■ Document section

The development apparatus 30 has an elongate housing 46 which includes a top wall having an opening therein, upright end walls (not shown), first and second side walls 47, 48 and a bottom wall 49. A magnetic development roller 50 located in the upper portion of housing 46 extends substantially the entire length (end wall-to-end wall) of the housing. The development roller 50 is located within the housing 46 so that it is within the opening in the top wall, and so that it projects slightly therethrough. The development apparatus 30 is mounted within the copier or printer 10 (FIG. 1) so that the development roller 50 is adjacent and spaced only a small distance from the image-bearing surface 12 of the member 11. The development roller 50 preferably includes a magnetic core 52 comprised of a series of longitudinally extending, alternating N and S pole magnets arranged as shown. The core 52 is supported at its ends by conventional means, and is driven rotatably, for example, in the counterclockwise direction by a drive motor (not shown). The development roller 50 also includes a non-magnetic shell 54 that may be concentric with the core 52, and that is similarly supported. As such, the shell 54 may be stationary or also rotatable.
The development apparatus 30 further includes a feed roller 56 located below the development roller 50 for feeding developer material D onto the surface of the non-magnetic shell 54. The feed roller 56 includes a stationary shell 57 and a stationary magnet 58 for attracting magnetic developer material into roller 56 through a first opening at the bottom thereof for movement mechanically therewithin by a rotatable fluted core 59. The developer material moved thus is attracted out of the feed roller 56 through another opening at the top thereof and onto the surface of the shell 54 by the magnetic influence of the core 52. Appropriate rotation of the core 52 and shell 54 of the development roller 50 as is well known will then move the developer material D attracted thereonto, in the direction of the arrow 60 for electrostatically developing the images 42 on the surface 12.

■ Material supplied
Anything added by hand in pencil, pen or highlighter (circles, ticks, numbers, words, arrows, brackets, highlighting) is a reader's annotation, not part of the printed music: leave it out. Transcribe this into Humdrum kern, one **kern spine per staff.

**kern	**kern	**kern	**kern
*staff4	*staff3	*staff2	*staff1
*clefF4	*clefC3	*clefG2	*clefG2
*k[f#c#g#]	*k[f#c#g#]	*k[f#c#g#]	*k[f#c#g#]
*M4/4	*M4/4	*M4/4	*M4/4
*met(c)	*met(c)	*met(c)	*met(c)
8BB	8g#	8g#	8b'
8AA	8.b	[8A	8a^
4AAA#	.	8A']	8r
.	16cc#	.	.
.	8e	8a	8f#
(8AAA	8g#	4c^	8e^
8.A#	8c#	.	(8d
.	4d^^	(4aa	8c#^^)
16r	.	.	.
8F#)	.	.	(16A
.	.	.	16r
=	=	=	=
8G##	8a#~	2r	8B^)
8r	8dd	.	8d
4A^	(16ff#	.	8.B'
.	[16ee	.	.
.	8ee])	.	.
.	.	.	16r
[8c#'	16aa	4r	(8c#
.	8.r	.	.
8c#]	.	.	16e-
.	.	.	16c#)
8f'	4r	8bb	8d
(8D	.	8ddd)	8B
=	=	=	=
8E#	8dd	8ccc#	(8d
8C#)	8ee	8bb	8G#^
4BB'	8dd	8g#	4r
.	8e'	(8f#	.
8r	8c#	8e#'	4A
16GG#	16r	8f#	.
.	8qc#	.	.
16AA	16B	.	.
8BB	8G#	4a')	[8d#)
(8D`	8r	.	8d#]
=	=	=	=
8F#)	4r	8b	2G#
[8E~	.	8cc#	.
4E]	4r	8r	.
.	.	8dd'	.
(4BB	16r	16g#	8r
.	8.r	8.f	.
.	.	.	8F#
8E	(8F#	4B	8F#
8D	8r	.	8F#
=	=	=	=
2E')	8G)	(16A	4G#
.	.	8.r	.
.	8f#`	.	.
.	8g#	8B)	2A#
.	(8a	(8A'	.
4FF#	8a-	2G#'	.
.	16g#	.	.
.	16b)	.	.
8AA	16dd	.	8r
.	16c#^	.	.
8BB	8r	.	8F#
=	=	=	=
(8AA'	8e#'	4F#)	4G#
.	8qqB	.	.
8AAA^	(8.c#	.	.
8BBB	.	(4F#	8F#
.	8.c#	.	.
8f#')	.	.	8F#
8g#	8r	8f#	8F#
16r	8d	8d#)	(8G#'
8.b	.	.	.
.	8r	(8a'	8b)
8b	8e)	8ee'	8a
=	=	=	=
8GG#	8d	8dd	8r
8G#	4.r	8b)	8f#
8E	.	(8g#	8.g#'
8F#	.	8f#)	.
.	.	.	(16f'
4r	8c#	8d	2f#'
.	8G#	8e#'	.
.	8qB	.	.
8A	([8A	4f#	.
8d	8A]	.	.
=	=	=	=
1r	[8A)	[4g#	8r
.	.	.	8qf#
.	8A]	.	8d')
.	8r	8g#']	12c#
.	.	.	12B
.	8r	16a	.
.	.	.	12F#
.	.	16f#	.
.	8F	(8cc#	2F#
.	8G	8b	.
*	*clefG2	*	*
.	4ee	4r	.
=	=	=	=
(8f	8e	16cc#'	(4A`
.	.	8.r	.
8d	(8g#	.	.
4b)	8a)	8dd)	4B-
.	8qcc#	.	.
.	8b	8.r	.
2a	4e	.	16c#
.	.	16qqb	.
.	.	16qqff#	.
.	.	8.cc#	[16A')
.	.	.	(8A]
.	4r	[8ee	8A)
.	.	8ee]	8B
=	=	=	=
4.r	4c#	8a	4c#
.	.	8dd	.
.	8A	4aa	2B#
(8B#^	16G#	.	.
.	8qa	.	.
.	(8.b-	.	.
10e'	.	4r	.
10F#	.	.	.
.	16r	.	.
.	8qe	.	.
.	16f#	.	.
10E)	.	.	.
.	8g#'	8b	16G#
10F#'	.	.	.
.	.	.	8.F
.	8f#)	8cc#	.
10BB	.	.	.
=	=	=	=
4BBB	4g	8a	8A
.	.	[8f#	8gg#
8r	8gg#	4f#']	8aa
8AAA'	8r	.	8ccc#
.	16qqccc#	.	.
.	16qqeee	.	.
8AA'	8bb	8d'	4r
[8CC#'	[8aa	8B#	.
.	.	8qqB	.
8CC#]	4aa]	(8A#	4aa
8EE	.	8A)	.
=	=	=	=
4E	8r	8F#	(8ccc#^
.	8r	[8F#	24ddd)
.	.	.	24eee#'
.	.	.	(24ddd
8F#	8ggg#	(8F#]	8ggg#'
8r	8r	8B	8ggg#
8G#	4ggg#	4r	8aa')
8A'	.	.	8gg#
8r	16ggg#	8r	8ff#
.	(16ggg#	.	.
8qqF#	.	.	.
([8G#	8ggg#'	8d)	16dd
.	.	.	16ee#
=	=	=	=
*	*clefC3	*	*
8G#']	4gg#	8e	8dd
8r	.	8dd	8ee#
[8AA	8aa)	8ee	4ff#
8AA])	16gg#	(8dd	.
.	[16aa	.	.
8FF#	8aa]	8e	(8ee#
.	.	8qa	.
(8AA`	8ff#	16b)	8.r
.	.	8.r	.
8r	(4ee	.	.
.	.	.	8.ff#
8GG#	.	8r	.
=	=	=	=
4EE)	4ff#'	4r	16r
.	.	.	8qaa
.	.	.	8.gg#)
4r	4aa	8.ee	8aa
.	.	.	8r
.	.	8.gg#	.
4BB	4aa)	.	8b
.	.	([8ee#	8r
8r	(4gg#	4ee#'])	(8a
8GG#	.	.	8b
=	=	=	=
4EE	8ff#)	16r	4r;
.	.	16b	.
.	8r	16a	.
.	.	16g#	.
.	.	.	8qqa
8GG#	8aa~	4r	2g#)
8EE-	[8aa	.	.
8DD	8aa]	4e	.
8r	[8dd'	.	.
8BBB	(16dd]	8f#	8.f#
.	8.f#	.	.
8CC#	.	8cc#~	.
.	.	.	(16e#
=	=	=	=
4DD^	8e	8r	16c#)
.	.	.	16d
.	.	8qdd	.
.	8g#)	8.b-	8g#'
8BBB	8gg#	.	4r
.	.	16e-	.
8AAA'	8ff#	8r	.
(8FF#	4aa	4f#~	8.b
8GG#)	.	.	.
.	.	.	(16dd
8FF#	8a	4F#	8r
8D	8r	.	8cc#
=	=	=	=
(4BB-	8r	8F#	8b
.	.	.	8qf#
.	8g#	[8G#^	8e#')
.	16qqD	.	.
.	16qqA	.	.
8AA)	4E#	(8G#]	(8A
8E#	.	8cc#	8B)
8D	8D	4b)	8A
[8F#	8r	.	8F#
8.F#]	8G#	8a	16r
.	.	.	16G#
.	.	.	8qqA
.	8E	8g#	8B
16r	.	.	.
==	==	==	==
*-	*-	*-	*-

■ Tasks
**a.** Reproduce the stretch of the development apparatus passage from "The development apparatus 30 further" through "the surface 12.", substituting "supply roller" for every instance of "feed roller".
**b.** Locate and copy out every line of the records that contains the string "kern", matching case exactly.
The records are unrelated to the development apparatus passage.

■ Worked answers
**a.**
The development apparatus 30 further includes a supply roller 56 located below the development roller 50 for feeding developer material D onto the surface of the non-magnetic shell 54. The supply roller 56 includes a stationary shell 57 and a stationary magnet 58 for attracting magnetic developer material into roller 56 through a first opening at the bottom thereof for movement mechanically therewithin by a rotatable fluted core 59. The developer material moved thus is attracted out of the supply roller 56 through another opening at the top thereof and onto the surface of the shell 54 by the magnetic influence of the core 52. Appropriate rotation of the core 52 and shell 54 of the development roller 50 as is well known will then move the developer material D attracted thereonto, in the direction of the arrow 60 for electrostatically developing the images 42 on the surface 12.

**b.**
Anything added by hand in pencil, pen or highlighter (circles, ticks, numbers, words, arrows, brackets, highlighting) is a reader's annotation, not part of the printed music: leave it out. Transcribe this into Humdrum kern, one **kern spine per staff.
**kern	**kern	**kern	**kern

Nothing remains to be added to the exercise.